### Stored data entries:
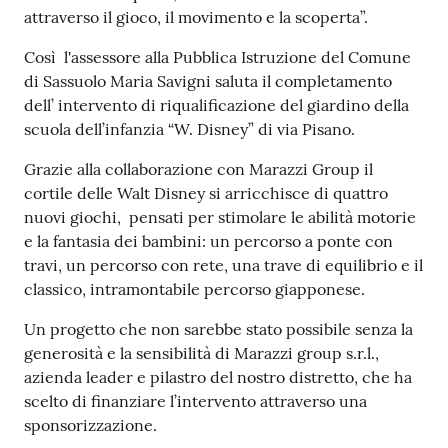
s
attraverso il gioco, il movimento e la scoperta”.
i
t
Così l'assessore alla Pubblica Istruzione del Comune
S
di Sassuolo Maria Savigni saluta il completamento
a
dell’ intervento di riqualificazione del giardino della
s
scuola dell’infanzia “W. Disney” di via Pisano.
s
u
Grazie alla collaborazione con Marazzi Group il
o
cortile delle Walt Disney si arricchisce di quattro
l
nuovi giochi, pensati per stimolare le abilità motorie
o
e la fantasia dei bambini: un percorso a ponte con
travi, un percorso con rete, una trave di equilibrio e il
classico, intramontabile percorso giapponese.
Tutti
gli
Un progetto che non sarebbe stato possibile senza la
argomenti...
generosità e la sensibilità di Marazzi group s.r.l.,
azienda leader e pilastro del nostro distretto, che ha
scelto di finanziare l’intervento attraverso una
sponsorizzazione.
Seguici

### WORK TO BE COMPLETED:
Any picture found in the data is to be skipped while the rest is copied exactly.

### OUTPUT BELOW:
s
attraverso il gioco, il movimento e la scoperta”.
i
t
Così l'assessore alla Pubblica Istruzione del Comune
S
di Sassuolo Maria Savigni saluta il completamento
a
dell’ intervento di riqualificazione del giardino della
s
scuola dell’infanzia “W. Disney” di via Pisano.
s
u
Grazie alla collaborazione con Marazzi Group il
o
cortile delle Walt Disney si arricchisce di quattro
l
nuovi giochi, pensati per stimolare le abilità motorie
o
e la fantasia dei bambini: un percorso a ponte con
travi, un percorso con rete, una trave di equilibrio e il
classico, intramontabile percorso giapponese.
Tutti
gli
Un progetto che non sarebbe stato possibile senza la
argomenti...
generosità e la sensibilità di Marazzi group s.r.l.,
azienda leader e pilastro del nostro distretto, che ha
scelto di finanziare l’intervento attraverso una
sponsorizzazione.
Seguici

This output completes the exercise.